Proceeding With Caution With Worksite Clinics

Posted by

Brian Klepper

Published 9/20/16 in Employee Benefits News

Image result for lipstick on a pigA telling revelation from a September 2015 Mercer survey of 134 worksite clinic sponsors was that “only 41% were able to provide ROI data.” Like vendors in other healthcare sectors, clinic vendors as a group can have wildly different and sometimes questionable ways of calculating health and financial impacts. As someone involved with this sector for some time, my guess is that an even smaller percentage of clinics actually deliver returns on investment.

Obviously it is in clinic vendors’ interests to claim that they save money. It is also in benefits managers’ interests to show that the clinic vendor they were guided to and chose performs. But if, on rigorous analysis, a clinic does not return more than it costs and/or can’t demonstrate enhanced health outcomes, what’s the point? You can claim — and many do — that better access provides worthwhile value, but that’s akin to putting lipstick on a pig.

Don’t get me wrong. Worksite clinics, when structured properly, are profoundly advanced structures that, over an initial three-year period, should drive far better health outcomes, return the sponsor’s investment and lower health plan costs by 20% or more. Benefits managers who aspired to those impacts undoubtedly drove clinic implementation in 29% of firms with 5,000+ employees in 2015, up from 23% just two years before, according to the Mercer survey.
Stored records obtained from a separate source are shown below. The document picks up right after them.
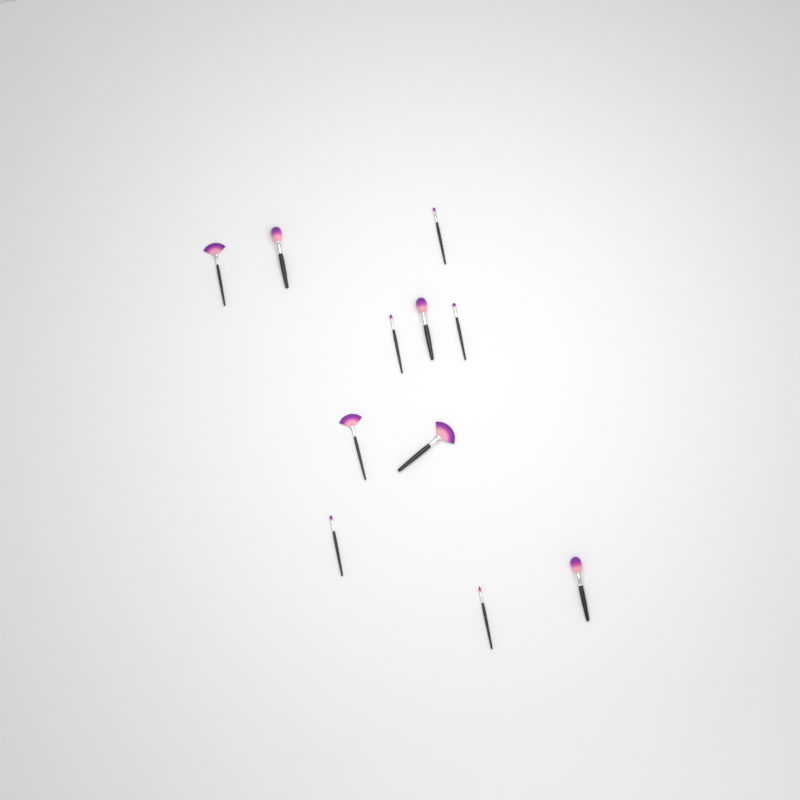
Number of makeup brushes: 11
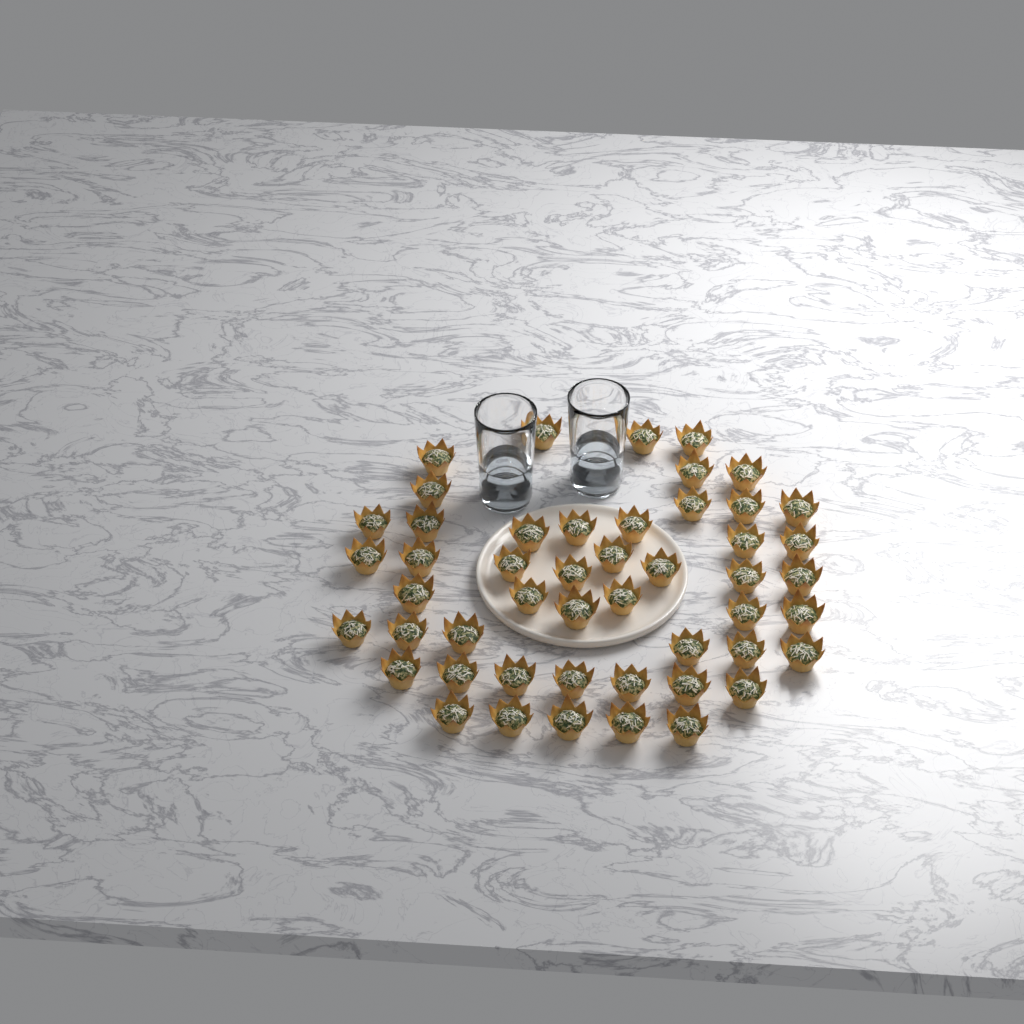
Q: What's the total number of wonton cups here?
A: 49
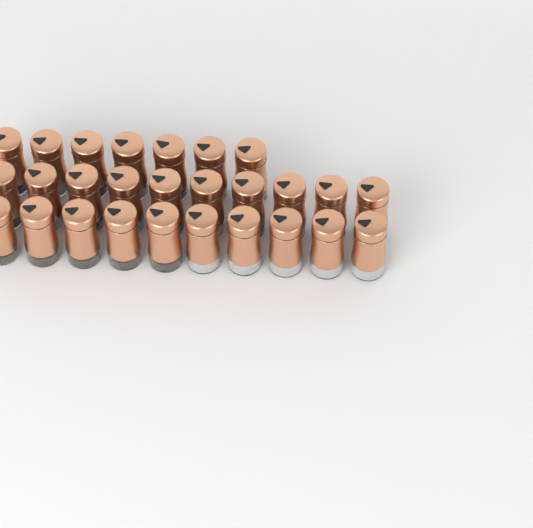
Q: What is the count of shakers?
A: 27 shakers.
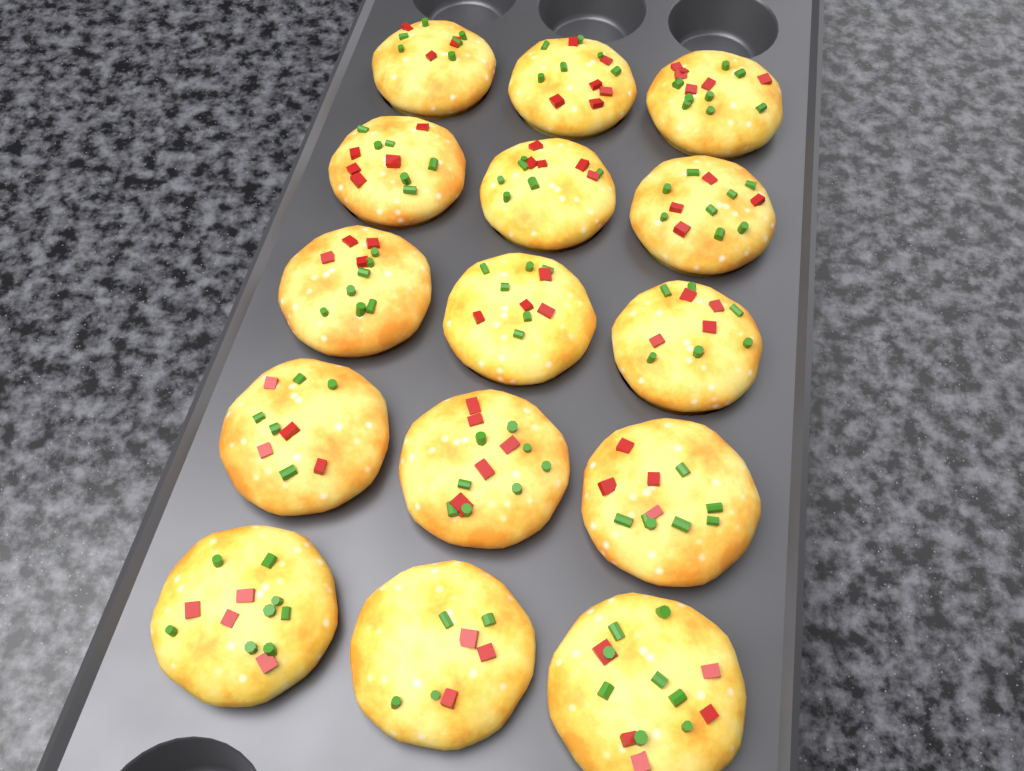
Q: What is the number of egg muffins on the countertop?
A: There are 15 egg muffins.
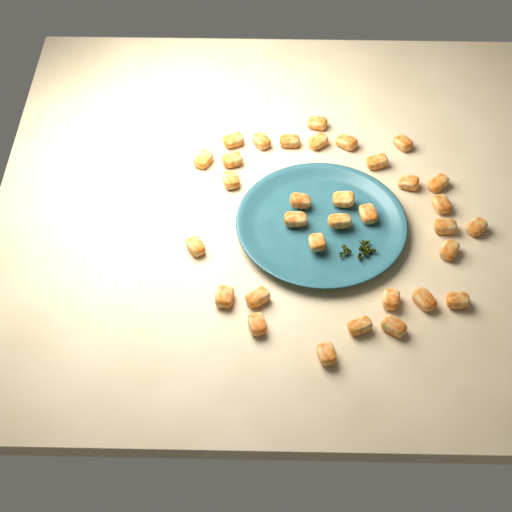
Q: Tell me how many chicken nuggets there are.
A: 33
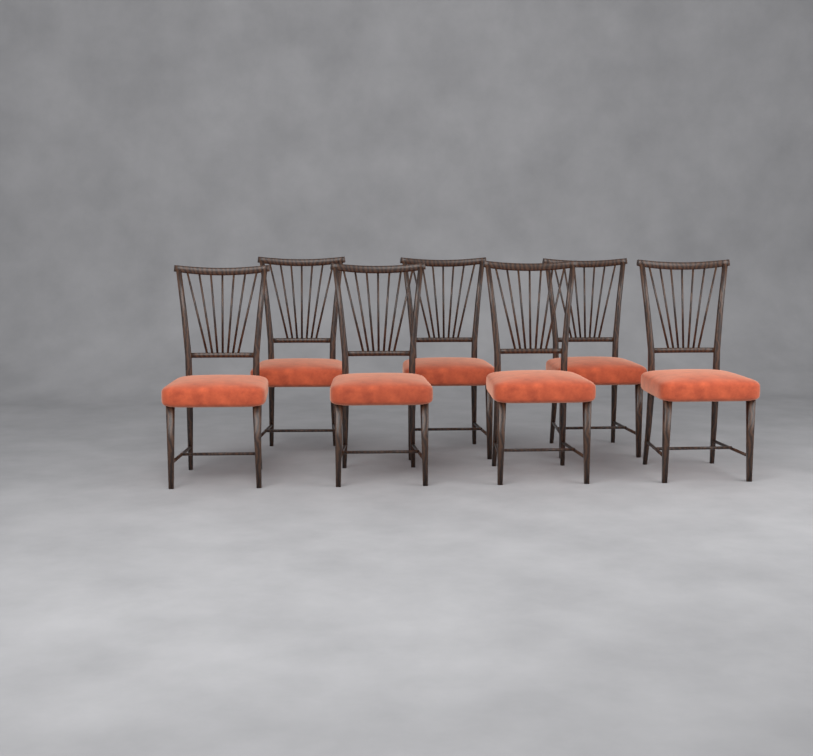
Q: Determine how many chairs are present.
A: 7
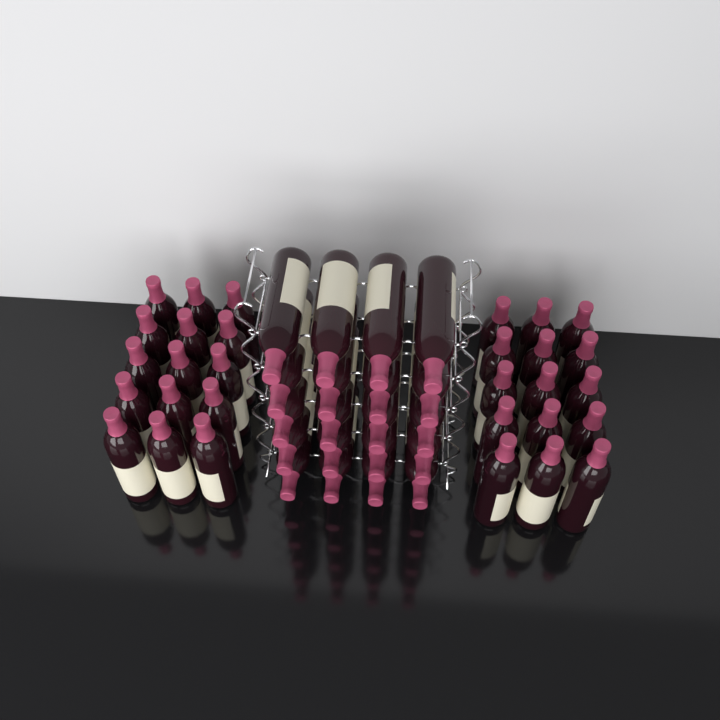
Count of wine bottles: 50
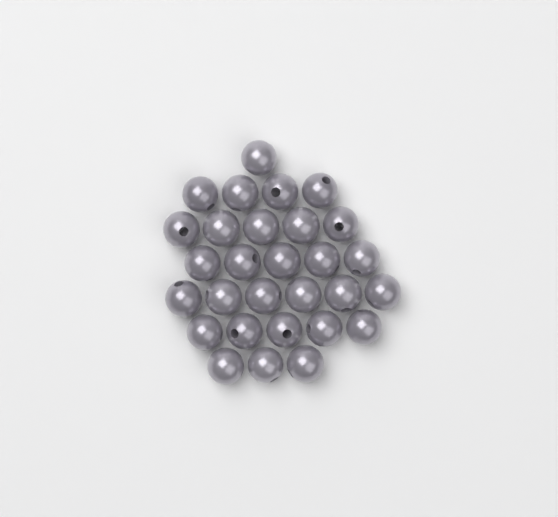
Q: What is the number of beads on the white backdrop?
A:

In their best forms, these health centers can be comprehensive primary care medical homes that deliver life management care, walk-in convenience care, occupational health services, chronic disease management, referral management, and so on. They can deliver excellent primary care, but more than that, they can manage the full continuum of clinical and financial risks that drive appropriate and disrupt inappropriate care.

An inescapable and damning conclusion from the Mercer data is that many consultants guiding the choices of poor performing vendors may be asking the wrong questions, may be conflicted by relationships with those vendors, or both. Most probably are not held accountable for urging decisions that turn out to be hugely expensive for their clients.

Many simply don’t know what they don’t know. Clinics are deceptively complex structures. Conventional assumptions may not apply and, while a panel convened by the National Association for Worksite Health Centers (NAWHC) is working to develop consensus on appropriate clinic performance metrics, no standards exist yet. So for the uninitiated, ignorance is bliss until the hoped-for results fail to materialize.

The point is that finding a suitable clinic vendor is not a simple or ordinary benefits purchase. The fact that purchasers choose so few high-performing vendors suggests that better guidance — from consultants with deeper subject matter expertise — is needed. Holding consultants accountable for their recommendations by tying compensation to results is probably the best path to clinic performance. That would improve the clinic assessment process, the caliber of consultants performing the evaluations and hold clinic vendors to a higher standard, driving improvements throughout the sector as well.